C'est pour cela que le présent volume est formé de petits chapitres que j'ai placés les uns à côté des autres, sans aucunement prétendre à les lier par le fil d'une dialectique; et c'est la marque de mon désespoir: j'ai renoncé à composer l'image de mon temps.
Je ne t'offre pas un miroir, mais seulement quelques morceaux d'un miroir brisé.
Tu remarqueras aussi qu'au lieu de désigner mes divers chapitres par des indications d'idées, je leur ai donné des noms de personnes.
Comment faire? Il n'est pas une idée, maintenant, qui échappe à mille objections; il n'en est pas une qu'on ait laissée un peu tranquille, dans son attitude de vierge souveraine. Si j'avais dû défendre chacune de celles que je présentais et réfuter ses ennemis, je risquais de succomber à la tâche. Puis je ne les aime pas toutes également. Enfin, j'allais à me contredire: c'est un amusement qu'on doit abandonner à son prochain.
Cependant, je ne voulais pas livrer toutes nues ces vierges de la mésintelligence contemporaine, les idées; et je les ai vêtues de leurs accoutrements les plus recommandables, ceux que leur ont fabriqués et nos écrivains et nos artistes et nos savants. Je leur ai donné pour défenseurs les tutélaires et notoires amis de leur beauté, leurs inventeurs ou, quelquefois, leurs amants nouveaux et tardifs.
Je crois qu'il était légitime et recommandable de procéder ainsi, dans le désordre que je signalais premièrement. Si nous examinons, avec une rare sincérité, nos prédilections et, autant dire, nos certitudes, nous apercevons que, pour la plupart, elles sont de qualité sentimentale.

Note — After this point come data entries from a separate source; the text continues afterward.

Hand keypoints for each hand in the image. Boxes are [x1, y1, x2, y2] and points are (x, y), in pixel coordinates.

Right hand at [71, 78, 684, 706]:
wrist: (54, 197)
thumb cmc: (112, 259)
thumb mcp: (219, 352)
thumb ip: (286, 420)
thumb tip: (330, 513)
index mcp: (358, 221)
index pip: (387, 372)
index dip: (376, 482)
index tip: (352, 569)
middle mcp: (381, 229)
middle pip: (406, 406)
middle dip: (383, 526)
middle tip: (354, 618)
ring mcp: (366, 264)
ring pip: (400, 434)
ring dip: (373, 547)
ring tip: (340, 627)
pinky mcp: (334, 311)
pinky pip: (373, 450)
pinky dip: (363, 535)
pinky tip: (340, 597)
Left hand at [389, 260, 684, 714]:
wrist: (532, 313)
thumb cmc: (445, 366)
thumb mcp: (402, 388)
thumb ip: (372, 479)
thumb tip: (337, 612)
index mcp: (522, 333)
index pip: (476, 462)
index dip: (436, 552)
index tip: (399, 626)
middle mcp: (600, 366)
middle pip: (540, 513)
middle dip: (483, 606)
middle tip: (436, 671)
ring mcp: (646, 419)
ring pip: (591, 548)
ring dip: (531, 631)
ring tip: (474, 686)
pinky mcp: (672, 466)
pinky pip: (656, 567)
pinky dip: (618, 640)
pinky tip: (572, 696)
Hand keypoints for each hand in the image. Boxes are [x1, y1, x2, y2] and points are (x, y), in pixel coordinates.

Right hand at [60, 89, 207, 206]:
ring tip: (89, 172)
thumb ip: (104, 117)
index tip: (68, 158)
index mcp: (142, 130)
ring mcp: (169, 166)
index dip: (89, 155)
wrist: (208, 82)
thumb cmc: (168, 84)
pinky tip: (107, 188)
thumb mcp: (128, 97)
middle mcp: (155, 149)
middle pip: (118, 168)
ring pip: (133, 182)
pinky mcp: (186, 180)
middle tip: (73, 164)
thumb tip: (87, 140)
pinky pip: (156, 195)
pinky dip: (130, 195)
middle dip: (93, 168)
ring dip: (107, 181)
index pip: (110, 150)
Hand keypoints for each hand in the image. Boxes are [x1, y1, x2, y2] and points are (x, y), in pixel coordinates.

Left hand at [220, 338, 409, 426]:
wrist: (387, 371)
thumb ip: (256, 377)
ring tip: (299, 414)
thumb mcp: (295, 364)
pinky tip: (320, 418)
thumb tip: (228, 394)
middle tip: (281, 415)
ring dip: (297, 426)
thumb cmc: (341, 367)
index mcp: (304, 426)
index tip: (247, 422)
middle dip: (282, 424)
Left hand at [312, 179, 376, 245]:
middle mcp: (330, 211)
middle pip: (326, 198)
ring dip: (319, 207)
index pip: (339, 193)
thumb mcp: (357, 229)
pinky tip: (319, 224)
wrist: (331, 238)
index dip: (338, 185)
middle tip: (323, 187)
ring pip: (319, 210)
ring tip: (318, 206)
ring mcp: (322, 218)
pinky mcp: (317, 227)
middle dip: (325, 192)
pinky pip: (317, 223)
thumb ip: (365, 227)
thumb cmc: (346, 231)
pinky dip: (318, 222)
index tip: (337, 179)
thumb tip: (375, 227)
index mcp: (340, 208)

Et nous n'aimons pas une idée toute seule, mais nous aimons une idée qui, par les soins de tel ou tel, a pris un joli tour. Il y a là du caprice, de la rancune et de la faveur, je l'accorde; la pure logique nous recommanderait une autre méthode, plus rigoureuse et impérieuse.
Mais qu'est-ce que la logique est devenue? Et où donc est-elle? On l'a employée à de tels usages qu'elle n'avait plus un aspect fort honnête; puis elle a disparu, trait de pudeur.
Si nous n'avions la spontanéité de nos sympathies, pour nous guider dans notre choix, mon cher ami, nous n'éviterions pas l'extrémité du scepticisme.
Tu verras, dans cette galerie de portraits, des poètes qui répudient les nouveautés les plus récentes et, hier encore, les plus attrayantes; des mathématiciens qui ne croient plus à l'évidence mathématique; des philosophes qui annoncent la mort de la métaphysique. Tu verras des démolisseurs intrépides et des constructeurs inquiets. Principalement, tu verras que ces différents maîtres d'une théorie s'entendraient mal les uns avec les autres, s'ils n'étaient bien pourvus d'aménité, de douceur indulgente et s'ils ne possédaient une aimable faculté de sourire.